The most rewarding part of this job is sharing anything I learn with people who want to know it. I love to teach and share new information! I began a whale-watching business, and it is so exciting to have people tell me that this is a life-changing experience for them after they have gone on the boat and seen the whales. I also have had many children tell me that they now want to become a marine biologist. I try to show every person how everything is interconnected. On the ocean, I like not only to teach the people the individual names of the gray whales and why I gave them that specific name, but also to teach them about seabirds, seals, sea lions and, of course, the mysid shrimp, plus some geology, oceanography and so on.

In addition, to share my gray whale and mysid shrimp knowledge, I published a book titled A Guide to Resident Gray Whales Along the Oregon Coast. Each page of this book is loaded with color photographs showing Oregon's 33 individually named gray whales with write-ups on their personalities, the behaviors of gray whales, the food of whales, descriptions and photos of how whales feed, and problems that the gray whales have encountered.

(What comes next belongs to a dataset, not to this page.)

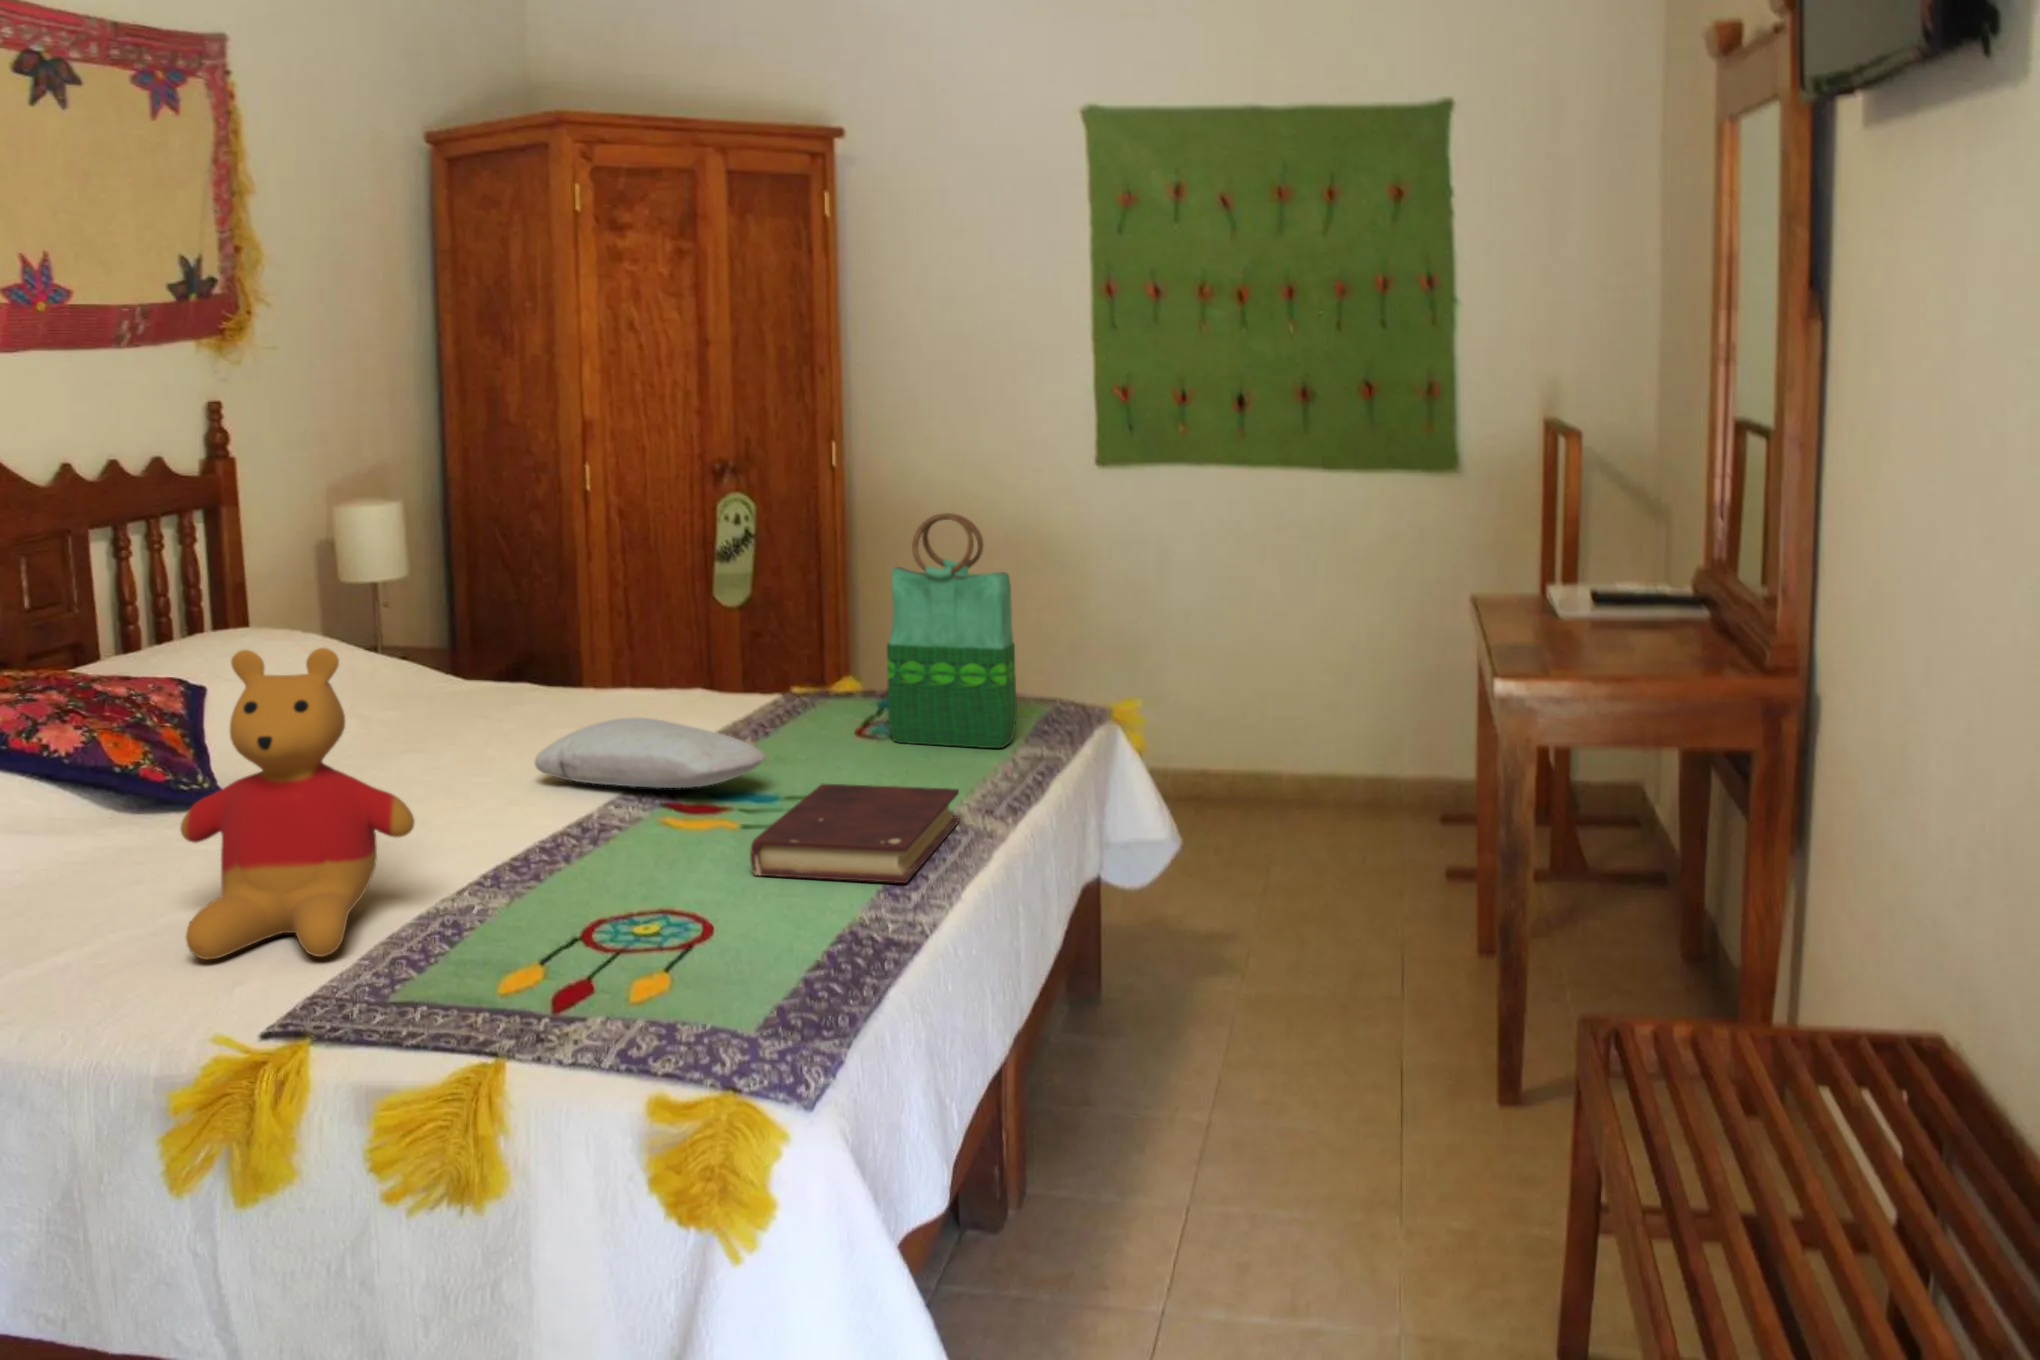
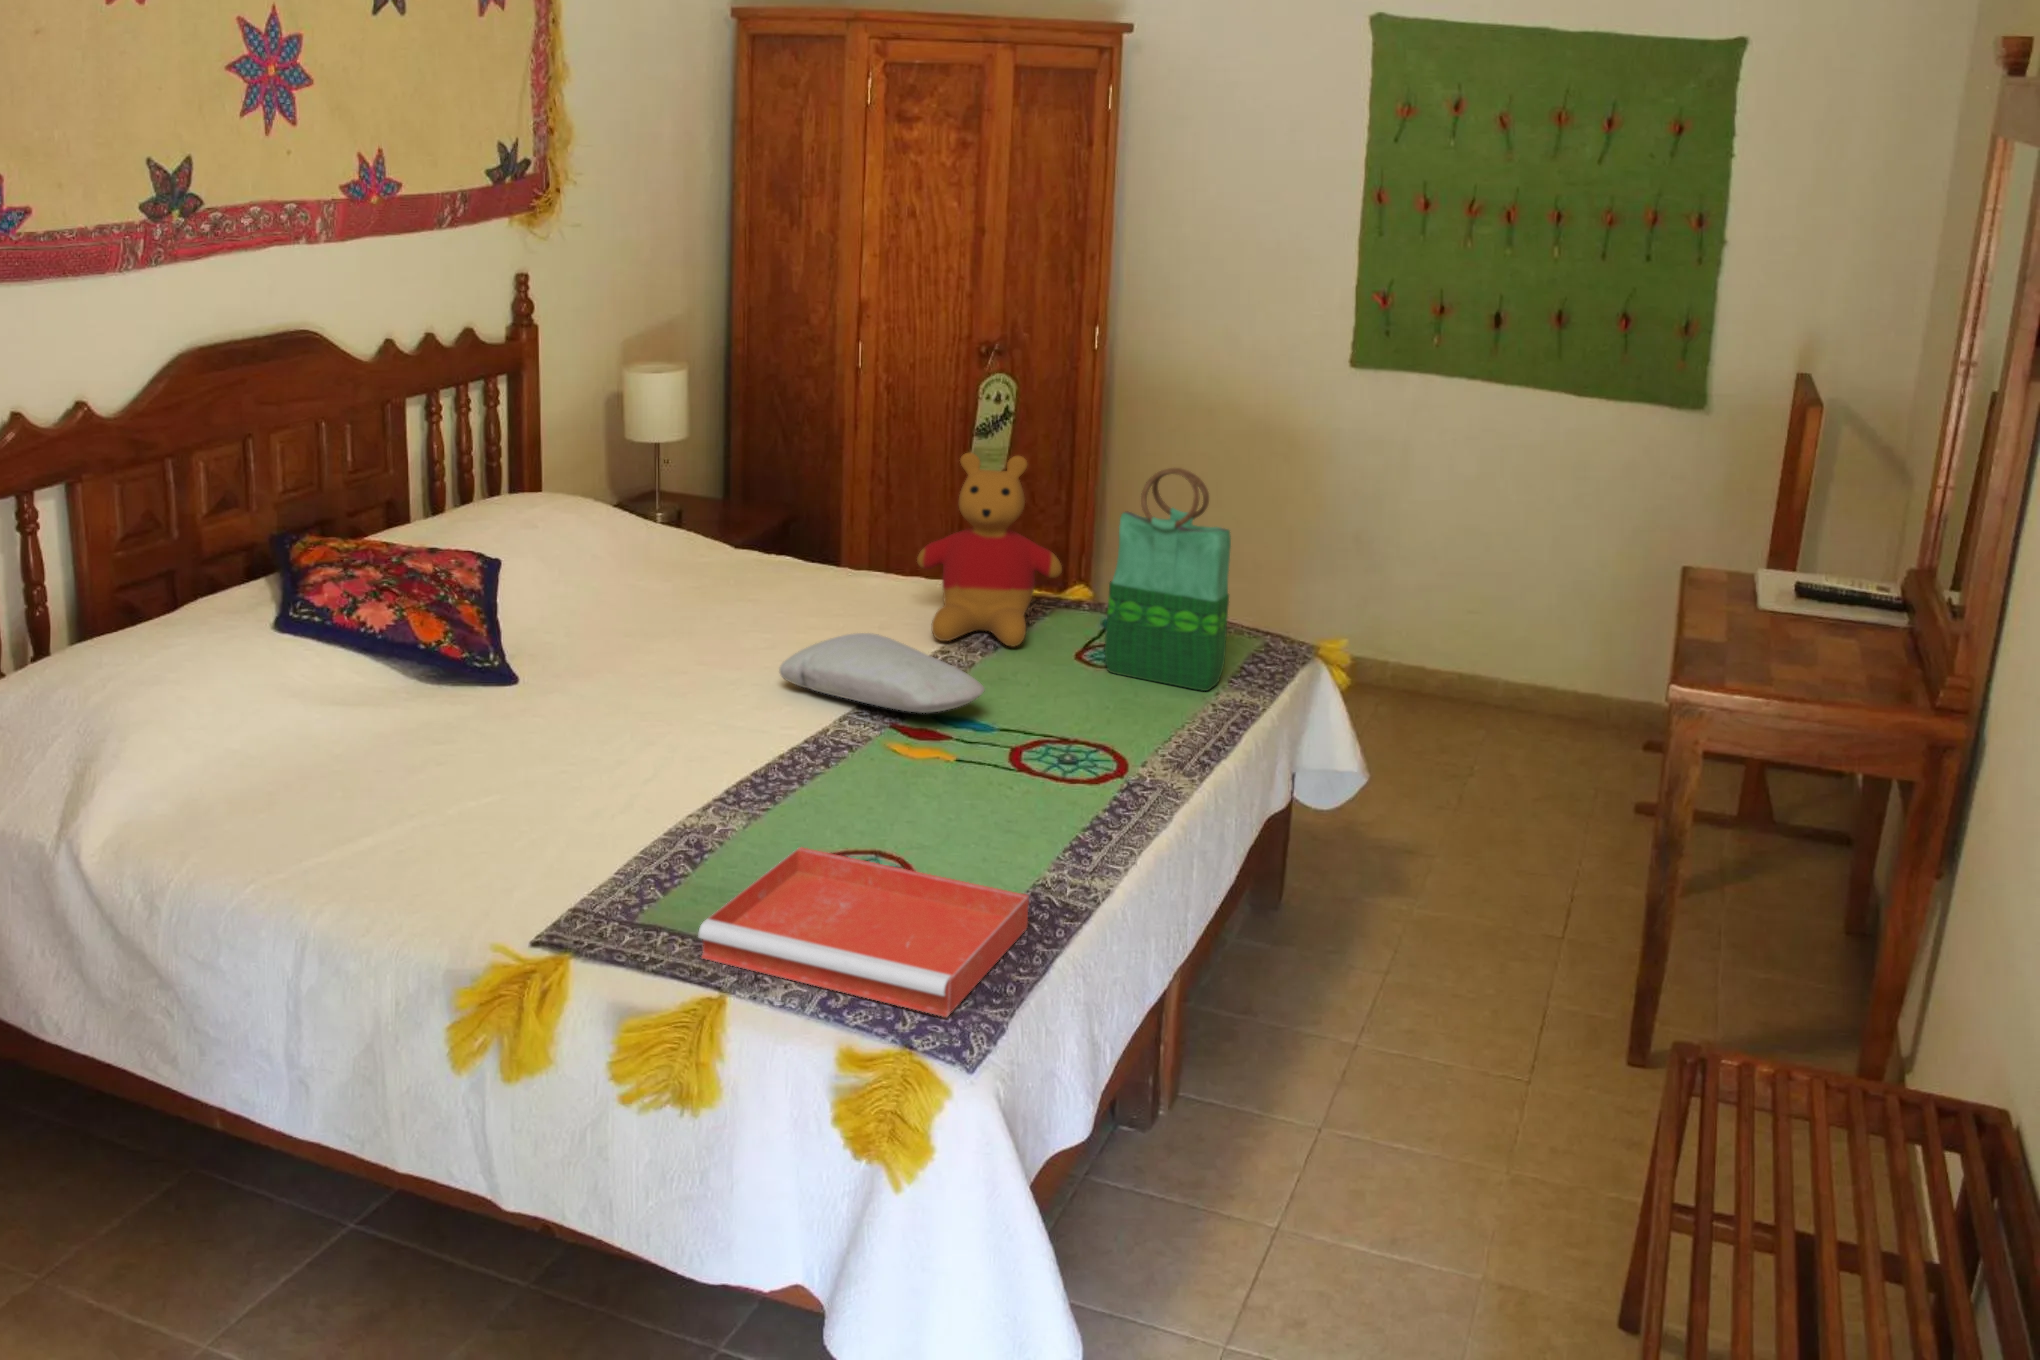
stuffed bear: present [180,648,414,959] -> present [917,453,1062,647]
book: present [750,784,960,883] -> none [956,727,1154,845]
tray: none [465,906,850,1052] -> present [698,847,1029,1017]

Has anything about working with the Cousteau team surprised you?

Carrie Newell
Turned upside down, this gray whale image shows the killer whale rakes that seem to spell: NIFE. Photo credit: Carrie Newell
This work has been part of my Ph.D. research at Oregon State University. It has been fulfilling in many ways, but especially because I never knew I could identify individual whales and learn something about them personally. One of many amazing stories is that of Matrix Slasher and her calf Nifer. When the Cousteau team first filmed Matrix Slasher in 2004, we noticed she had a calf. For years Matrix had been returning to Depoe Bay, but we never knew she was a female until 2004. I noticed that the calf had killer whale tooth rakes on the right side of its head. By looking at my pictures, I found out that if you turn the tooth rakes upside down, they spell "N-I-F-E," so I named the calf Nifer. Nifer was probably born in one of the lagoons in Mexico, and the calf was most likely attacked by killer whales when mom and calf were traveling up to Oregon. Mom probably protected and saved Nifer from almost certain death. They arrived in Oregon in mid-July and stayed until September. During that time, Nifer would approach the boats and breach right next to them. An incredible calf and mom!